Place a cotton or linen tea towel (not terry cloth, which tends to stick and may leave lint in the dough) or a large cloth napkin on your work surface and generously dust the cloth with wheat bran, cornmeal or flour. Use your hands or a bowl scraper or a wooden spatula to gently lift the dough onto the towel, so it is seam side down. If the dough is tacky, dust the top lightly with wheat bran, cornmeal or flour. Fold the ends of the towel loosely over the dough to cover it and place in a warm, draft-free spot to rise for 1 to 2 hours. The dough is ready when it is almost doubled. If you gently poke it with your finger, making an indentation about ¼ inch deep, it should hold the impression. If it doesn’t, let it rise for another 15 minutes.

Half an hour before the end of the second rise, preheat the oven to 475 degrees F, with a rack in the lower third position, and place a covered 4 ½ to 5 ½ quart heavy pot in the center of the rack.

Using pot holders, carefully remove the preheated pot from the oven and uncover it. Unfold the tea towel, lightly dust the dough with flour or bran, lift up the dough, either on the towel or in your hand, and quickly but gently invert it into the pot, seam side up.
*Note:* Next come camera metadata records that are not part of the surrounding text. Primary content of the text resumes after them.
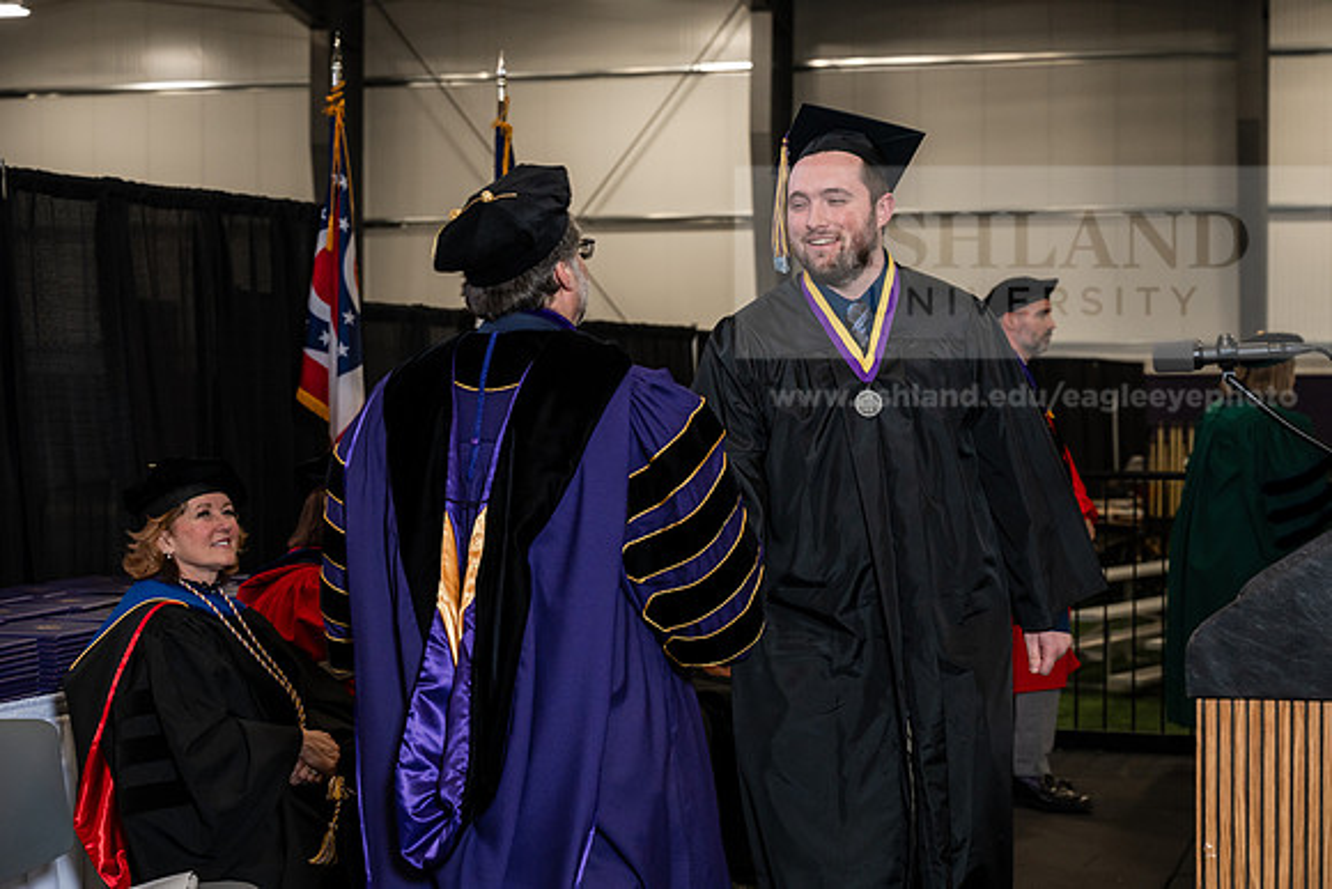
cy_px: 444
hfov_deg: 28.8
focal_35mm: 70
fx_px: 2590
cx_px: 666
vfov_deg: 19.5
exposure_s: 1/200
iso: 1250
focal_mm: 70
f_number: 5
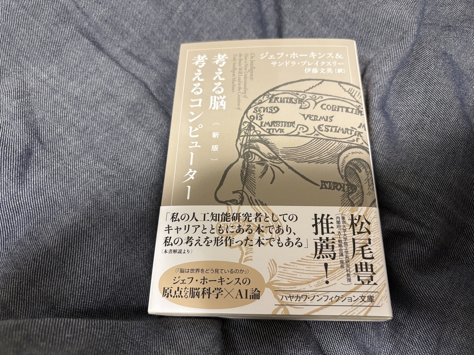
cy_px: 178
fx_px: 356
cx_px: 237
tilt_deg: -60.9
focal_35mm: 26
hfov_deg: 67.3
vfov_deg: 53.1
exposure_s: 1/60
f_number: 1.6
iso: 320
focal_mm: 5.96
Cover the pot and bake for 30 minutes.

Remove the lid and continue baking until the bread is a deep chestnut color but not burnt, 15 to 30 minutes more. Use a heatproof spatula or pot holders to carefully lift the bread out of the pot and place it on a rack to cool thoroughly. Don’t slice or tear into it until it has cooled, which usually takes at least an hour.
Fig.5. Peanut-butter and jelly bread.

Fig.6. Chiocciola bread, toasted pecans with a homemade orange glaze.